What Is a Deed of Release?
A deed of release is a legal document that removes a previous claim on an asset. It provides documentation of release from a binding agreement. A deed of release might be included when a lender transfers the title of real estate to the homeowner upon satisfaction of the mortgage. A deed of release literally releases the parties from previous obligations.
- A deed of release literally releases the parties to a deal from previous obligations, such as payments under the term of a mortgage because the loan has been paid off.
- The lender holds the title to real property until the mortgage’s terms have been satisfied when a deed of release is commonly entered into.
- A deed of release can also free an employer and employee of any obligations they had under their employment agreement, such as in the case of a severance package.
Understanding Deeds of Release
Most individuals purchase their homes with the help of a mortgage provided by a financial institution.

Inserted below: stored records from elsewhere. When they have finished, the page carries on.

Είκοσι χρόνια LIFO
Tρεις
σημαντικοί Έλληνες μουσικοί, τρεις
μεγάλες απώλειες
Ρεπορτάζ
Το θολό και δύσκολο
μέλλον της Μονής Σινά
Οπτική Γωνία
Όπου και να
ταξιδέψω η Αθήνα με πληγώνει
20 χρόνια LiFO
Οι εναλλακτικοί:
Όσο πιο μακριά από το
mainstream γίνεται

The bank providing the funds for the mortgage doesn’t just lend the money in good faith—it takes a legal claim against the house as collateral until the loan is paid off.
A mortgage deed of release is then created when the borrower meets all mortgage payment terms or makes a full prepayment to satisfy the loan. The lender holds the title to the property until that time and is formally a lienholder of record on the property until full and final payment is made. The title provides secured collateral for the loan payments for the life of the loan, reducing the default risk for the lender.
The lending institution’s legal counsel typically creates the deed of release when the loan has been satisfied. It reports that the loan has been paid in full under the terms required. It also states that the lien has been removed and full title has been transferred to the homeowner.
Be sure to have the deed of release recorded with the same agency that recorded the original mortgage so you can be absolutely sure that any and all liens are removed.
Types of Deeds of Release
Employment agreements are another scenario where a deed of release might be used. The document can free both the employer and employee of any obligations they had under their employment agreement. In some cases, a deed of release might give an employee a designated payment. This can occur in the case of a severance package.
The deed of release can include the terms of the severance, including payment and the length of time payments will last following the release. It might also identify confidential information that cannot be shared by the employee after termination, or restraint clauses that prevent a departing employee from forming a similar business or soliciting customers or clients.
Contact the FDIC if you’ve failed to receive a deed of release because your lending bank failed and went into an FDIC receivership. The FDIC indicates that it can usually sort the problem out for you.